The New York Times report of its own victimhood is a textbook case study of how an organisation gets hacked. Indeed, countless organisations have experienced the same scenario in recent years. The best-known are the Operation Aurora attacks of 2009 against Google, who went public, and dozens of others including defence contractor Northrop Grumman and tech firms Adobe, Juniper Networks and Symantec. But it’s big news this time because journalists were the targets.
The NY Times hack probably started with spear phishing. Not the dodgy-looking phishing emails spammed out by the million in an attempt to get your banking password, but something precision-targeted for each individual recipient. They’d look exactly like an email from someone they trust about subject of known mutual interest. An infected file, or a link to an otherwise legitimate website that’d been infected for the day, would have then planted malicious software (malware) on the recipient’s computer — malware written just for this attack, so anti-virus defences wouldn’t know it was bad.
Now under Chinese control, those computers became a basecamp from which the spies explored The NY Times network over the next four months.
The apparent targets were journalists investigating the relatives of China’s prime minister, who’ve accumulated fortunes of several billion dollars. In China, the reputation of the leader is the reputation of the state, and the intelligence services have long tried to manipulate China’s image abroad. The NY Times journalists’ emails might reveal their sources, who could then be targeted for intimidation or worse. It wouldn’t be the first time: the Operation Aurora attack on Google was in part aimed at breaking into the Gmail accounts of Chinese dissidents.
China isn’t alone here, of course. Western spooks would presumably want a heads up of any news that might require a PR counterattack. Western and other spooks are certainly conducting espionage and even sabotage of their own. Witness the Flame espionage worm that was loose in Middle East computer networks for years before being discovered mid-2012, or the presumed US-made Stuxnet worm that damaged Iran’s uranium enrichment program.
All this stuff is precisely the cyber espionage that we keep being told to be worried about. The head of the US National Security Agency, General Keith Alexander, has called it the “greatest transfer of wealth in history” — a piece of hyperbole provided by Dmitri Alperovitch in 2011, then head of threat research for security firm McAfee, when he uncovered Operation Shady RAT, another presumed-Chinese espionage program.

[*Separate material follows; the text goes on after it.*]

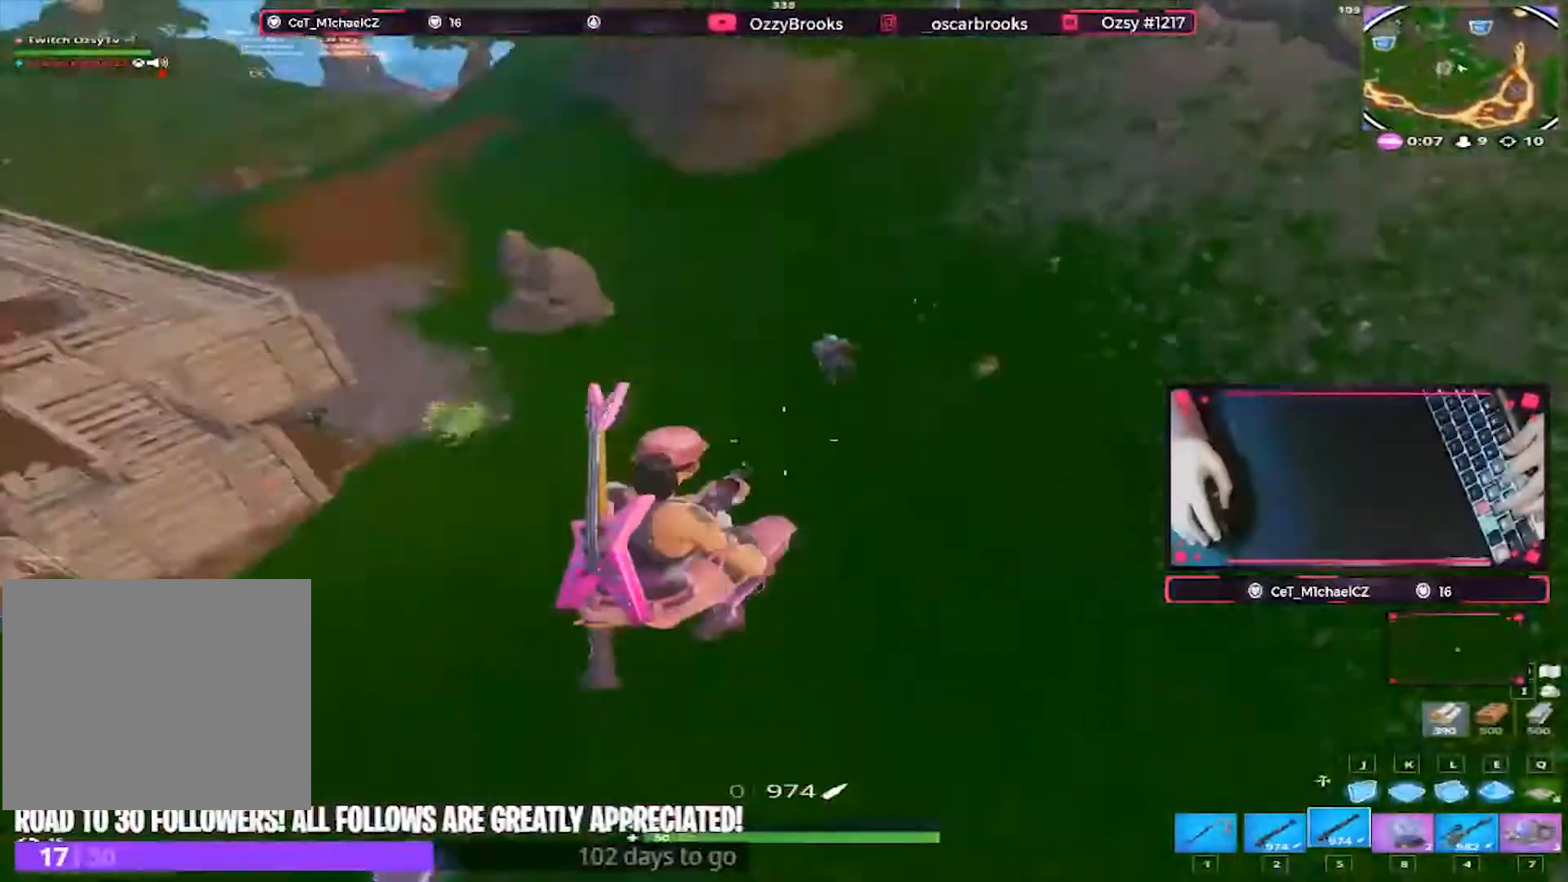
{"keys": ["d"], "events": [[33, "5", "down"], [133, "5", "up"]]}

While that description may be over the top, there’s certainly plenty of spookery going down online. It’s cheap, it’s effective and the attackers are winning.
Flame was billed as “the world’s most complex malware”, for example, but simple analysis suggests it can’t be. It was probably written by a team of fewer than 20 people. Western defence contractors have been hiring software engineers to develop top-secret malware by the thousands, and China by the tens of thousands.
The customisation of malware for specific targets is cheap and usually at least semi-automated. In The NY Times attack, 44 different varieties of custom malware were used. Even criminals after your credit card use each individual malware type for just minutes, tossing it before the defenders’ automated anti-virus systems learn how to detect it.
Once the bad guys have broken in, they usually have plenty of time to explore. Verizon Business’ latest Data Breach Investigation Report showed that 54% of breaches weren’t discovered until “months” after the initial attack, and another 29% took “weeks”.